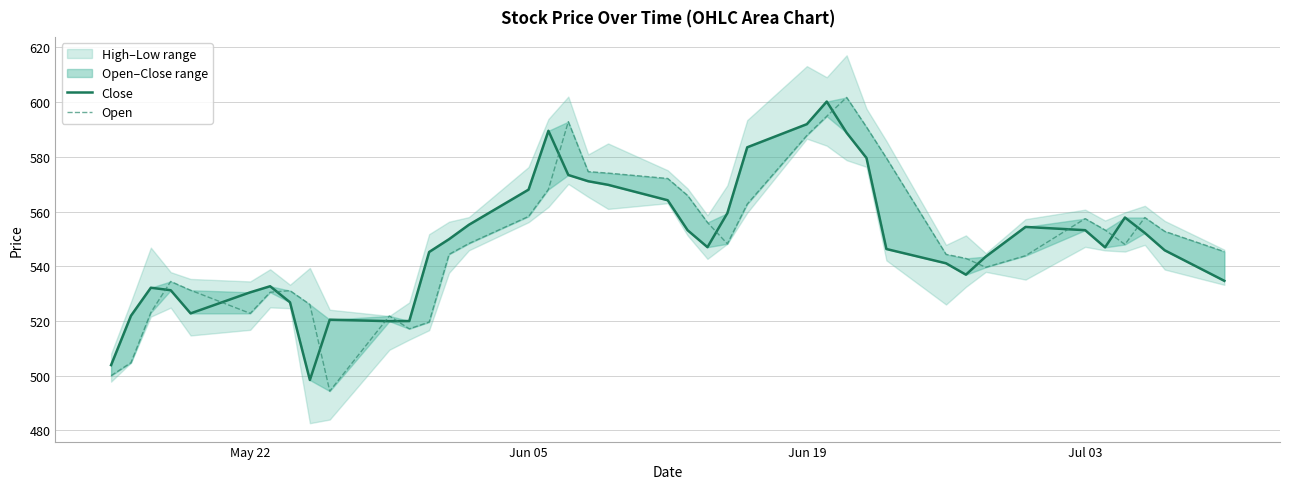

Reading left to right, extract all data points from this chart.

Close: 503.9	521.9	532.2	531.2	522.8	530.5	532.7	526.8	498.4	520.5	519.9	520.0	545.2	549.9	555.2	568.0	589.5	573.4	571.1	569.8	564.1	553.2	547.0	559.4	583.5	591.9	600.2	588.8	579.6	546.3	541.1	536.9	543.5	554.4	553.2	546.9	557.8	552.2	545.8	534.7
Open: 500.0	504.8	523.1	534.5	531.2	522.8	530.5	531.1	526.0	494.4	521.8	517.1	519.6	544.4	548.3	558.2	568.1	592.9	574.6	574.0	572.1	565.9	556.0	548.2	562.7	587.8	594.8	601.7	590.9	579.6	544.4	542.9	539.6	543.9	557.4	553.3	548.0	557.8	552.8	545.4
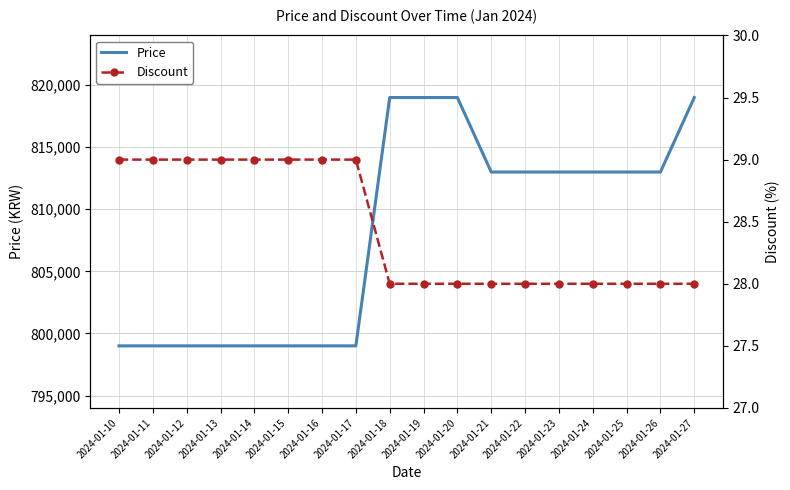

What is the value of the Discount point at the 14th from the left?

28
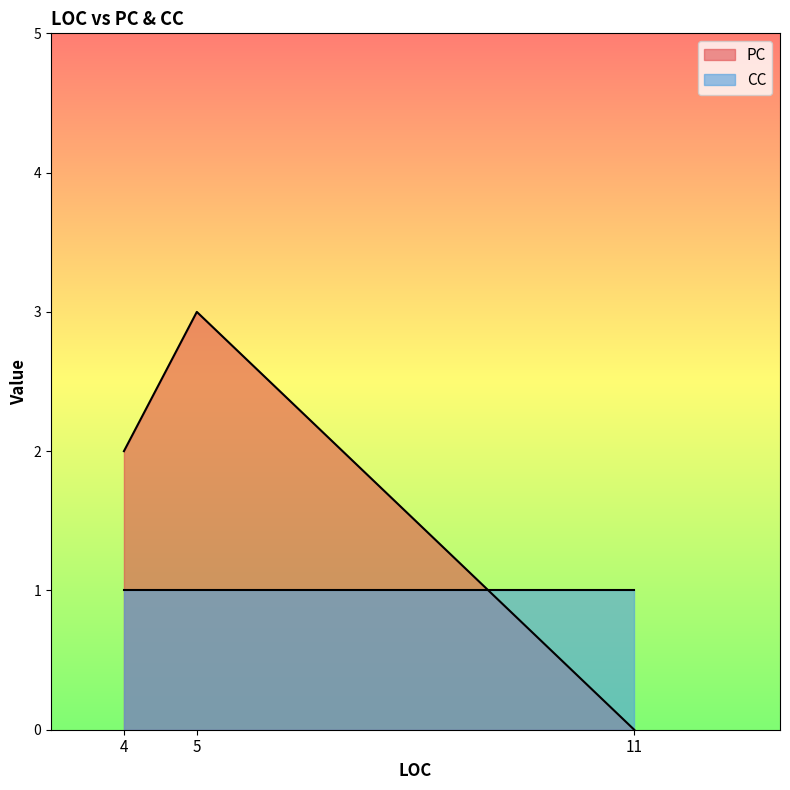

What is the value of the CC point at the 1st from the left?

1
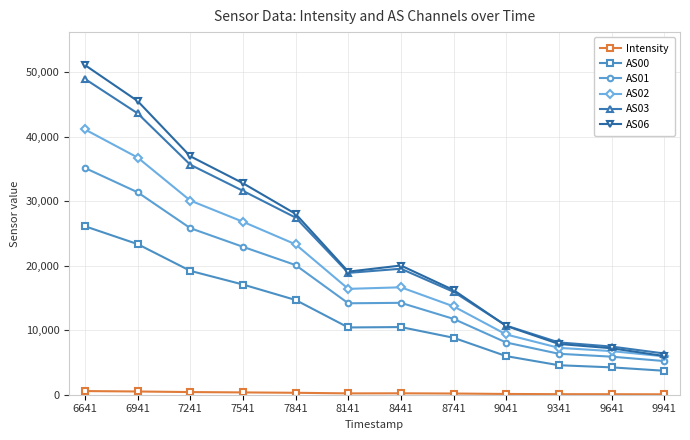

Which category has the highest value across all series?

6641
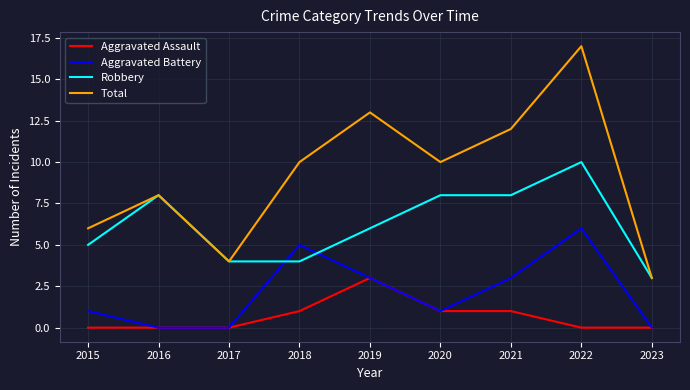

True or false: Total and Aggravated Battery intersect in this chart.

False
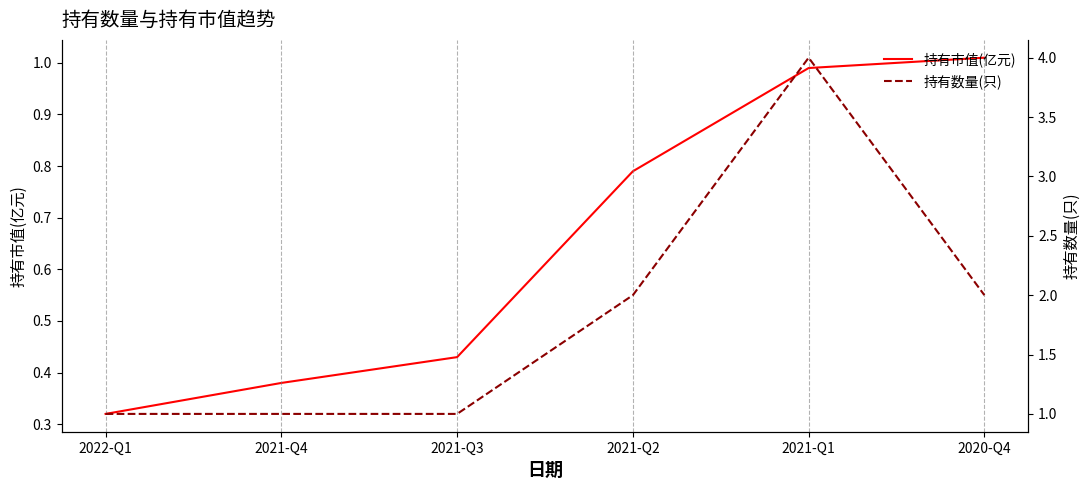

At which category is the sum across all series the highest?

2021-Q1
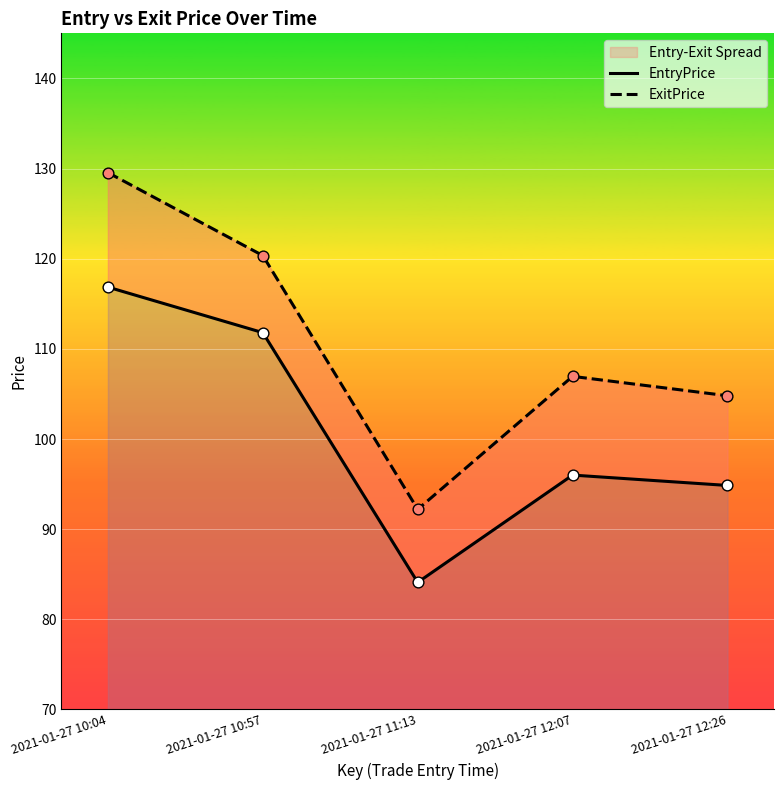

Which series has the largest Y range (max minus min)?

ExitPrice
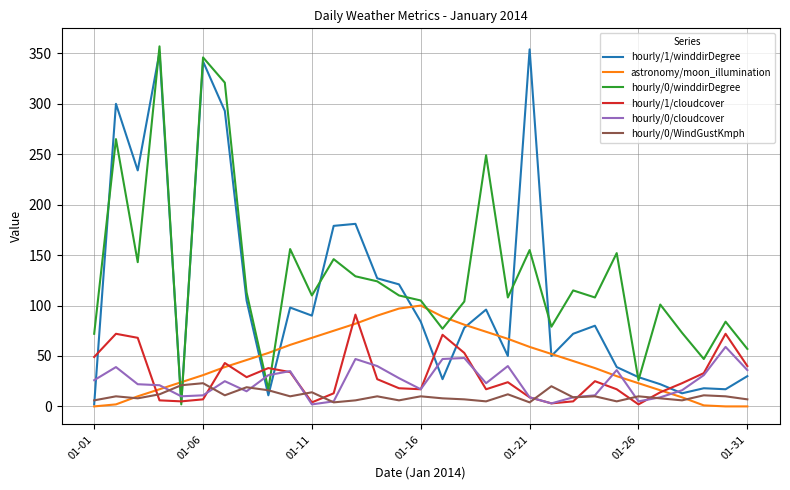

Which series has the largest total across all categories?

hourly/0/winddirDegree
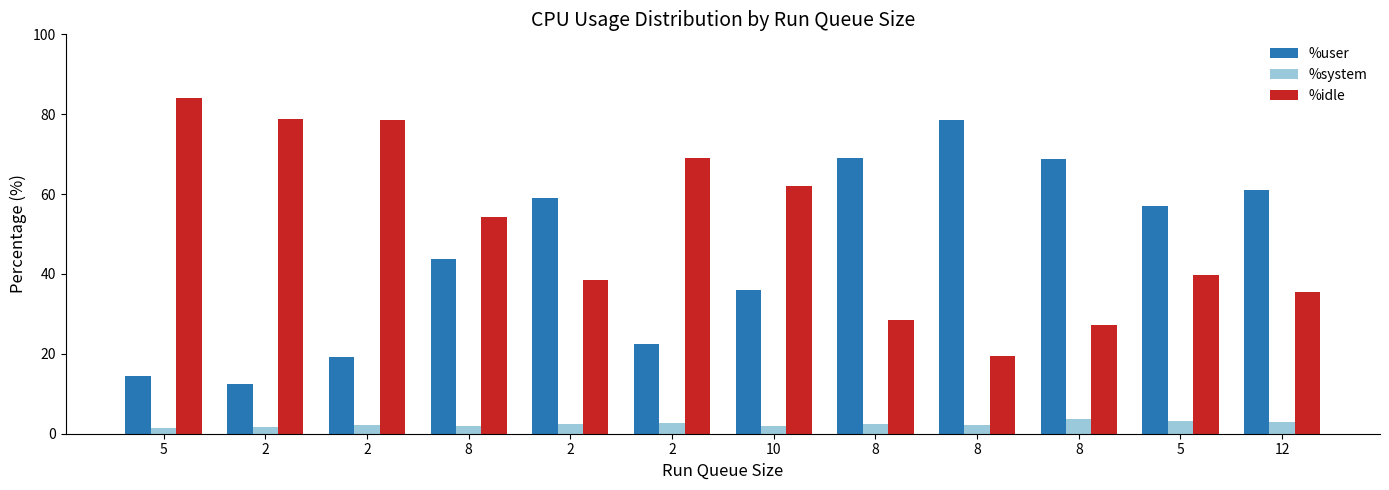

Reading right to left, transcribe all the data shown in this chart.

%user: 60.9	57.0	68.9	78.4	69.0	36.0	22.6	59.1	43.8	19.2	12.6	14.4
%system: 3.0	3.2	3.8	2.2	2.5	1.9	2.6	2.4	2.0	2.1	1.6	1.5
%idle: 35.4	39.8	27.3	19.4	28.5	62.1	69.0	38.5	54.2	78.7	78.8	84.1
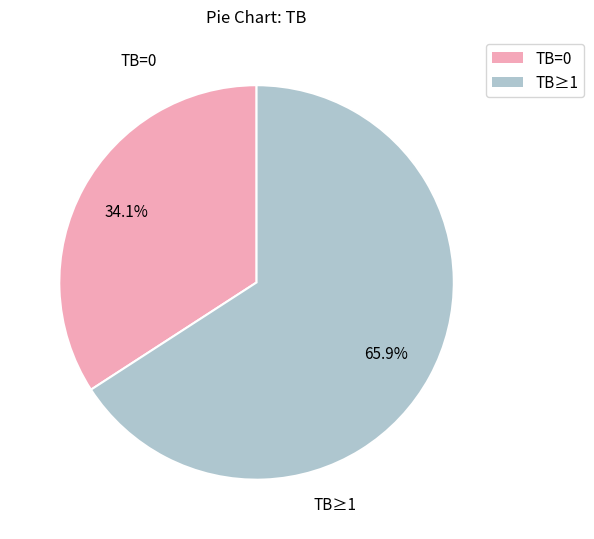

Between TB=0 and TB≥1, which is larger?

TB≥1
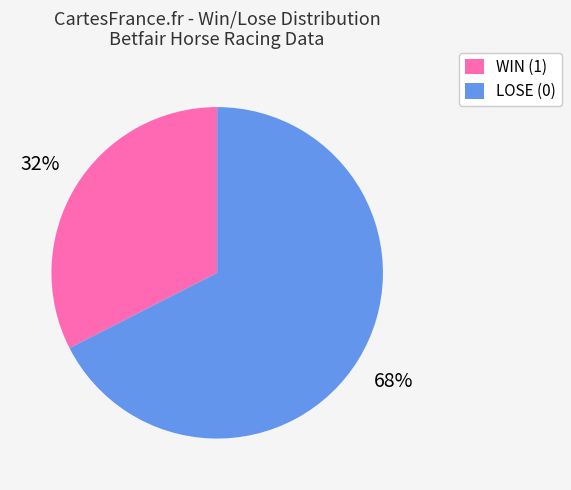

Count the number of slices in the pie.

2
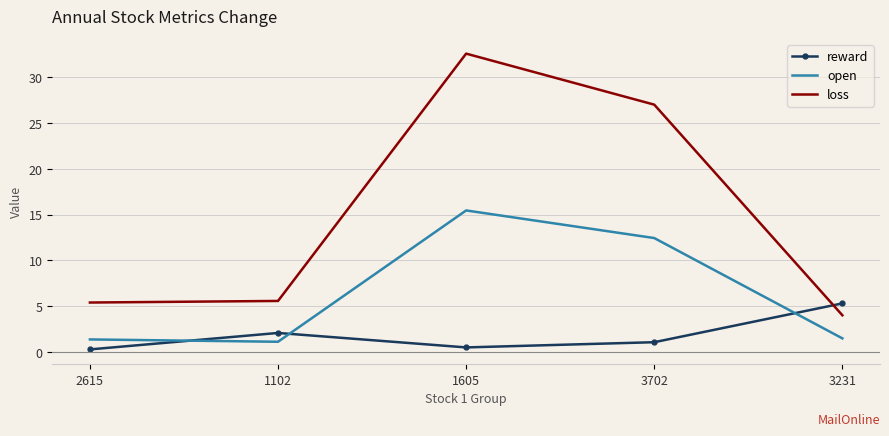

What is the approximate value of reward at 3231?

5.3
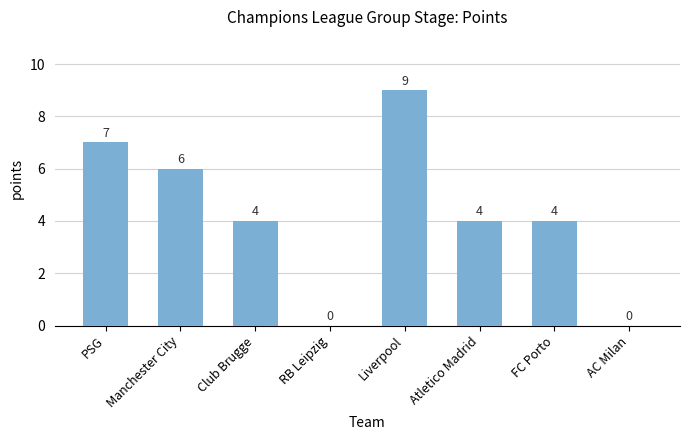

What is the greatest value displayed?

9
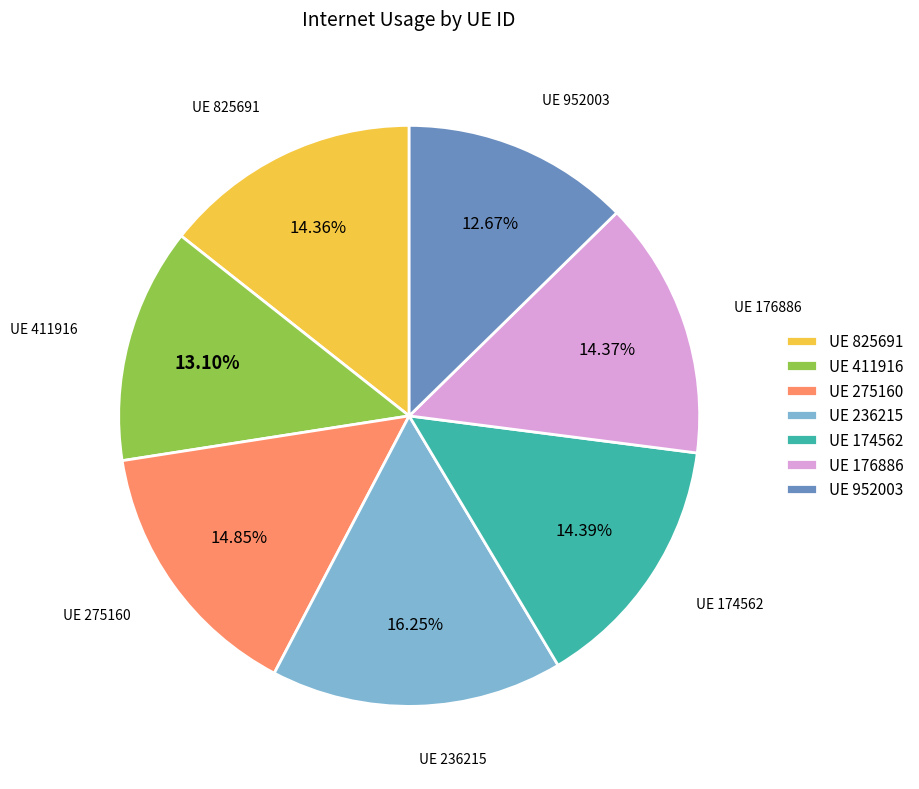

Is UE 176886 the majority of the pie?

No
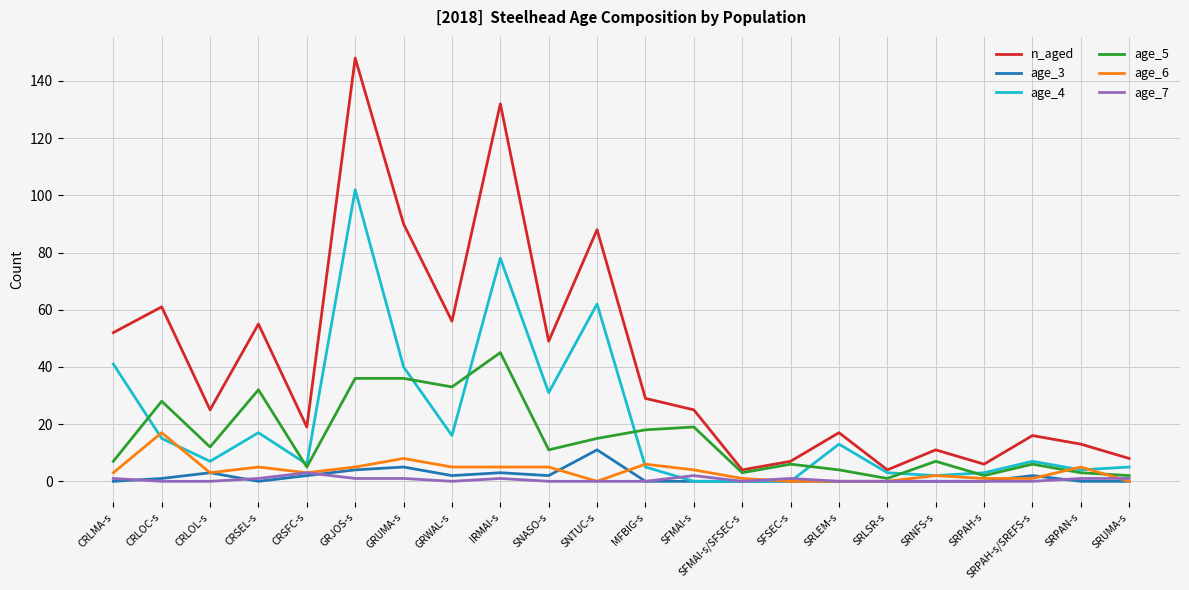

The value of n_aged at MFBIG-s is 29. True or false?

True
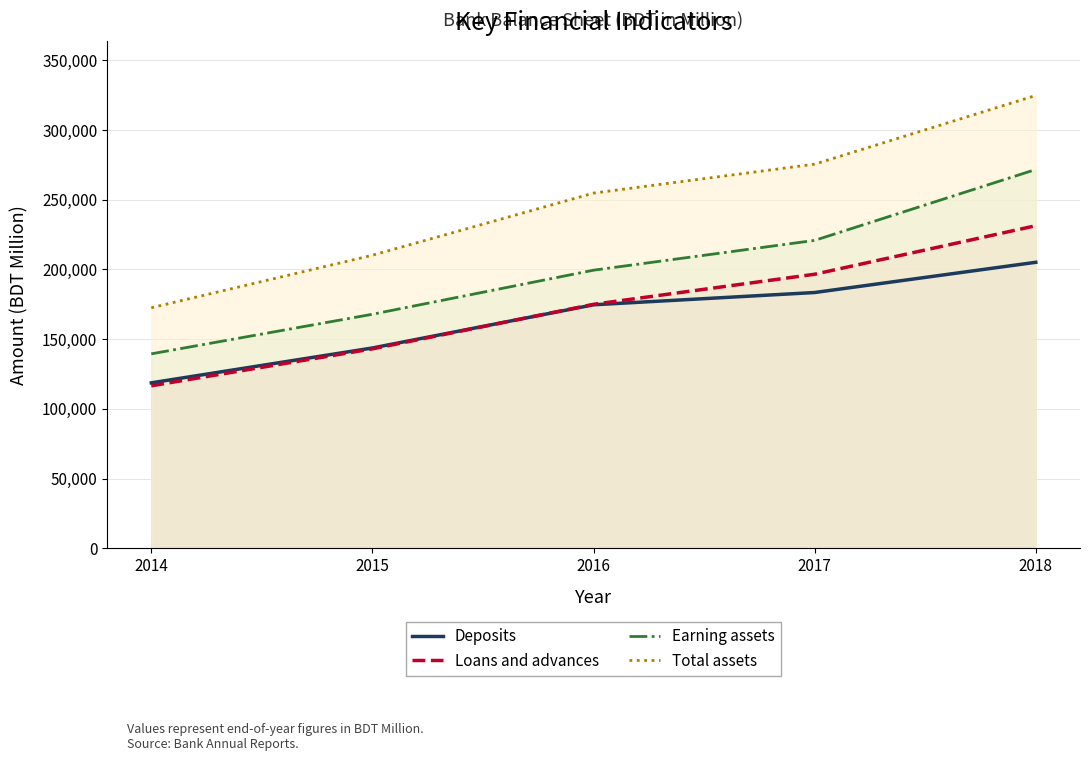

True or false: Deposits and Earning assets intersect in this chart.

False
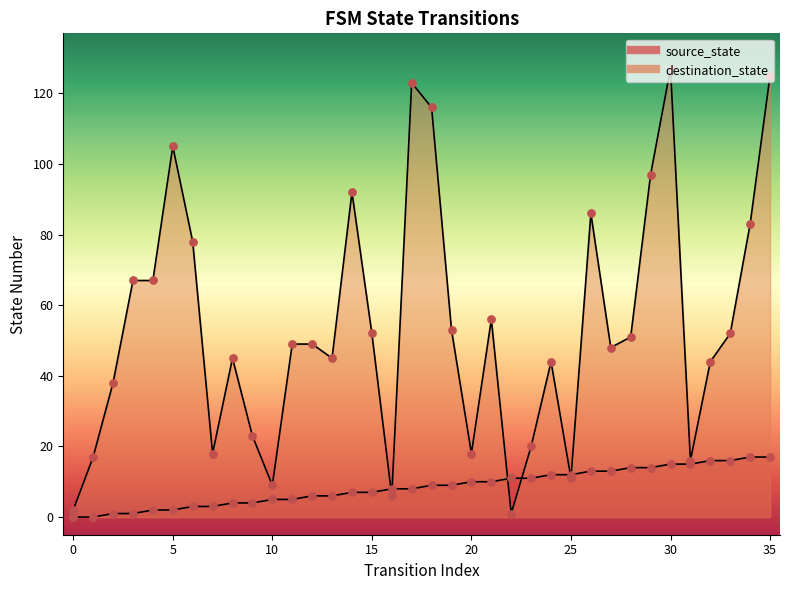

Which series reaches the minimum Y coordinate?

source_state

Directions:
Reproduce all of the data above word for word, leaving out the picture markers.

Answer space:
Reading left to right, extract all data points from this chart.

Close: 503.9	521.9	532.2	531.2	522.8	530.5	532.7	526.8	498.4	520.5	519.9	520.0	545.2	549.9	555.2	568.0	589.5	573.4	571.1	569.8	564.1	553.2	547.0	559.4	583.5	591.9	600.2	588.8	579.6	546.3	541.1	536.9	543.5	554.4	553.2	546.9	557.8	552.2	545.8	534.7
Open: 500.0	504.8	523.1	534.5	531.2	522.8	530.5	531.1	526.0	494.4	521.8	517.1	519.6	544.4	548.3	558.2	568.1	592.9	574.6	574.0	572.1	565.9	556.0	548.2	562.7	587.8	594.8	601.7	590.9	579.6	544.4	542.9	539.6	543.9	557.4	553.3	548.0	557.8	552.8	545.4

What is the value of the Discount point at the 14th from the left?

28

What is the value of the CC point at the 1st from the left?

1

Which category has the highest value across all series?

6641

True or false: Total and Aggravated Battery intersect in this chart.

False

At which category is the sum across all series the highest?

2021-Q1

Which series has the largest Y range (max minus min)?

ExitPrice

Which series has the largest total across all categories?

hourly/0/winddirDegree

Reading right to left, transcribe all the data shown in this chart.

%user: 60.9	57.0	68.9	78.4	69.0	36.0	22.6	59.1	43.8	19.2	12.6	14.4
%system: 3.0	3.2	3.8	2.2	2.5	1.9	2.6	2.4	2.0	2.1	1.6	1.5
%idle: 35.4	39.8	27.3	19.4	28.5	62.1	69.0	38.5	54.2	78.7	78.8	84.1

Between TB=0 and TB≥1, which is larger?

TB≥1

Count the number of slices in the pie.

2

What is the approximate value of reward at 3231?

5.3

What is the greatest value displayed?

9

Is UE 176886 the majority of the pie?

No

The value of n_aged at MFBIG-s is 29. True or false?

True

True or false: Deposits and Earning assets intersect in this chart.

False

Which series reaches the minimum Y coordinate?

source_state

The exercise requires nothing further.